Researchers from the University of Alberta in Canada have found that cannabis smoke contains 110 potentially toxic chemicals. Although less than cigarettes, they say their research should serve as a warning for the potential adverse health effects of cannabis smoke.
For the study, Robert Nishida, a post-doctoral fellow at the university, and his team used a 'smoking machine'. Behaving much like human smoking, it was used to receive human-like volume samples of both tobacco and cannabis smoke from cigarettes and joints. As the machine inhaled the smoke, it entered a large bag where the lab's aerosol instruments then measured for size, concentration, and chemical properties of particles.
All in all, the researchers identified 536 chemicals in cannabis smoke. Of those, 110 are known to be toxic. While some cause cancer, others are known to cause mutations, and others harm the development of unborn children. Meanwhile, the team found 173 toxic chemicals in tobacco smoke, of which 69 overlapped with those in cannabis.

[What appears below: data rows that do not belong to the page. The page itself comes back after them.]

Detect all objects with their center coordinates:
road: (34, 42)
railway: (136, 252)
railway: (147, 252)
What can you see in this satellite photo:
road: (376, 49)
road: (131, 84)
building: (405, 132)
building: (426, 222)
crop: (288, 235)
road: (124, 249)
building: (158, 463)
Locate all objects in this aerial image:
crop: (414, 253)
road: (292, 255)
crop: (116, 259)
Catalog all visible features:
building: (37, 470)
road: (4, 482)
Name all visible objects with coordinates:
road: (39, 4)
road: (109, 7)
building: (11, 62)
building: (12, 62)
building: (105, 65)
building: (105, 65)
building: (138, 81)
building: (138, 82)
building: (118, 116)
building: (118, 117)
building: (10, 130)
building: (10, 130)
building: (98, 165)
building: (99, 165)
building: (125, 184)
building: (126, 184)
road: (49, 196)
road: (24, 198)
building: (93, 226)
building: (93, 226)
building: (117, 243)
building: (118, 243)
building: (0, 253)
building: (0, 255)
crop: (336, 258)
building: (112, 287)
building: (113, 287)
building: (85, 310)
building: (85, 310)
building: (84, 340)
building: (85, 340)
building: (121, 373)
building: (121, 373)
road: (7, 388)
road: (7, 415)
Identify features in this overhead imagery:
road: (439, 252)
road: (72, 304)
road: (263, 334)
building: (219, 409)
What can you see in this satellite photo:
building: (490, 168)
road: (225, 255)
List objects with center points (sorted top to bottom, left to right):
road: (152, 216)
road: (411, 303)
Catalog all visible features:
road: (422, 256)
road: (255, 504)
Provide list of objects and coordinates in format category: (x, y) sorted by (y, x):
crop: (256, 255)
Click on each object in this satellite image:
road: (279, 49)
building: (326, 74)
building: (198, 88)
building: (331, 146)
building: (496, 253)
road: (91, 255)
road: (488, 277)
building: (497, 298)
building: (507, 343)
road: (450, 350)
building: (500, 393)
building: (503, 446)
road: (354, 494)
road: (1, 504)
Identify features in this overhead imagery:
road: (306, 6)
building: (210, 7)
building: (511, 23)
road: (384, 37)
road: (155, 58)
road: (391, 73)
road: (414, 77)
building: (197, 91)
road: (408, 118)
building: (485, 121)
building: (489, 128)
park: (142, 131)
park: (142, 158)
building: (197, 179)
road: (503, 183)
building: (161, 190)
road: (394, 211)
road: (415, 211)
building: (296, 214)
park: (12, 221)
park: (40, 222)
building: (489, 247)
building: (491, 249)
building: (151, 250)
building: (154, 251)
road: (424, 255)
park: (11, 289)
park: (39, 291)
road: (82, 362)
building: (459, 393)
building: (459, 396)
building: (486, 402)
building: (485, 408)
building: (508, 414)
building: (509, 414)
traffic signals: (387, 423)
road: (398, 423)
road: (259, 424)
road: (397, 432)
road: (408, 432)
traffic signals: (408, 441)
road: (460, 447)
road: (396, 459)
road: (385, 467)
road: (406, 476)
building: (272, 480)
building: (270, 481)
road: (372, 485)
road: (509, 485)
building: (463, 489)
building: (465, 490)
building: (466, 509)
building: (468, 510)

On average, they said that particles in cannabis smoke tend to be 29% larger than those from tobacco; something could impact where they are deposited in a smoker's respiratory tract.
"It's not out of line to say there's potential health effects of marijuana smoke," says Nishida. "Tobacco cigarettes have been studied for decades, and even with tobacco, I don't think the picture is fully there. The body of research for marijuana smoke is not even remotely comparable."
Although both tobacco and cannabis smoke hold the potential to harm the body, Nishida said that researchers still need to develop a better understanding of smoking before conclusions can be made. In the case of cannabis, this includes how it functions according to different puff profiles, joint designs, cannabis strains, and how its chemicals spread in the body.